This white paper explores the blockchain’s impact on enterprise IT architecture and the role of the Chief Information Officer, and how the convergence of emerging technologies will help catalyze distributed 'business models based on decentralized structures and disintermediated transactions'.
This white paper, brought to you by the Brightline Initiative and the Blockchain Research Institute, explores the blockchain’s impact on enterprise IT architecture and the role of the Chief Information Officer, and how the convergence of emerging technologies – artificial intelligence, machine learning, big data, and Internet of Things – will help catalyze distributed “business models based on decentralized structures and disintermediated transactions”.
Idea in brief
By now, few in the enterprise IT space have not heard of blockchain. Yet many questions remain about the possibilities, risks, and implications of this new technology.
In this paper, we examine blockchain technology in the enterprise context through the eyes of the chief information officer (CIO). We first dig into the technology itself. Like the Internet before it, blockchain has potential to disrupt or transform long-established business models and create all-new ones.
As in previous periods of technological innovation, most of the early work has revolved around blockchain use cases— “low-hanging fruit” where processes are ripe for change, volumes are predictably low, and the potential rewards are large.
We look at these use cases first and then turn to blockchain technology’s impact on enterprise IT architecture. We then examine the role that blockchain will play in the coming convergence of emerging technologies and how it will lead to the development of new, broad-based ecosystems. These, in turn, will catalyze brand-new business models based on decentralized structures and disintermediated transactions.
In the second half of the paper, we look at the changing role and responsibilities of the chief information officer (CIO) in this new environment, both generally and with respect to blockchain.
In the coming fourth industrial revolution, technology will play a far more central and transformative role in business and, ultimately, society. The CIO role will expand beyond helping a business to implement its strategy and realize its ambitions; the CIO will help to define that strategy and those ambitions.
The new possibilities that technology provides will not only result in new roles for the CIO; it will also require a broad range of abilities such as “seeing the future” and “communicating the vision” in terms that non-technologists can understand.

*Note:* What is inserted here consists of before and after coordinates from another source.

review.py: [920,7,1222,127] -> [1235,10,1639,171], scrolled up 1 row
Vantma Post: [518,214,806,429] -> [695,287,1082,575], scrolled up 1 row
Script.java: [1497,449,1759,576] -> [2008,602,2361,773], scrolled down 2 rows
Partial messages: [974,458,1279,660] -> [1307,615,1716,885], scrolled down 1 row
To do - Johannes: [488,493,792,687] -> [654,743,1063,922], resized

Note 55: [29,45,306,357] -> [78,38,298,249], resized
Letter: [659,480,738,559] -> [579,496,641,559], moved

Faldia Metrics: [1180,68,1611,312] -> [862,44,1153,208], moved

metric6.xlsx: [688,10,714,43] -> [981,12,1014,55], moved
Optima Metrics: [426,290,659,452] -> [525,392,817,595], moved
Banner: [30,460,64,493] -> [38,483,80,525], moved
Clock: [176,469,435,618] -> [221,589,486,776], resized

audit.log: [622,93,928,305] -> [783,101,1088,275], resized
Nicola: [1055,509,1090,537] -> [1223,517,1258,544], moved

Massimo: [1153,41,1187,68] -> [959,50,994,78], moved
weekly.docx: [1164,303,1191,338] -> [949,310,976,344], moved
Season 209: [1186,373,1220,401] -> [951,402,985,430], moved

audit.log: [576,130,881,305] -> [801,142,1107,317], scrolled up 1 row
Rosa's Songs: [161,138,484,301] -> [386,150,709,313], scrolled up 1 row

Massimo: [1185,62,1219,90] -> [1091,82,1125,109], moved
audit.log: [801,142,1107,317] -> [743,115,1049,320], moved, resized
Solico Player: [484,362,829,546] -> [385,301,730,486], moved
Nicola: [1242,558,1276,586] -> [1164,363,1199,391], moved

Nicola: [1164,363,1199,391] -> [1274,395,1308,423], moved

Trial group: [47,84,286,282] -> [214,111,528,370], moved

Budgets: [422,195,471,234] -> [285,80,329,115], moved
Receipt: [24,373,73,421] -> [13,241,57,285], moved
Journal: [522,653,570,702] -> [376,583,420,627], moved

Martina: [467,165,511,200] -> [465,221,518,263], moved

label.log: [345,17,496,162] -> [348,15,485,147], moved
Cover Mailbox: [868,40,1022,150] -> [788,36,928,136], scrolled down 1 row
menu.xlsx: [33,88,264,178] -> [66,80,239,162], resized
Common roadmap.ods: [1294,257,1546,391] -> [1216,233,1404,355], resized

Perhaps the most important role for the CIO remains that of ensuring that the right technology is built and deployed at the right time. The CIO will need to be able to orchestrate innovation; find, develop, and retain the necessary talent; and manage the great cultural transformations that are sure to occur both within and outside the enterprise.
We end with a short conclusion and a number of recommendations— our advice for CIOs looking to navigate this transformation successfully and master the new age of blockchain.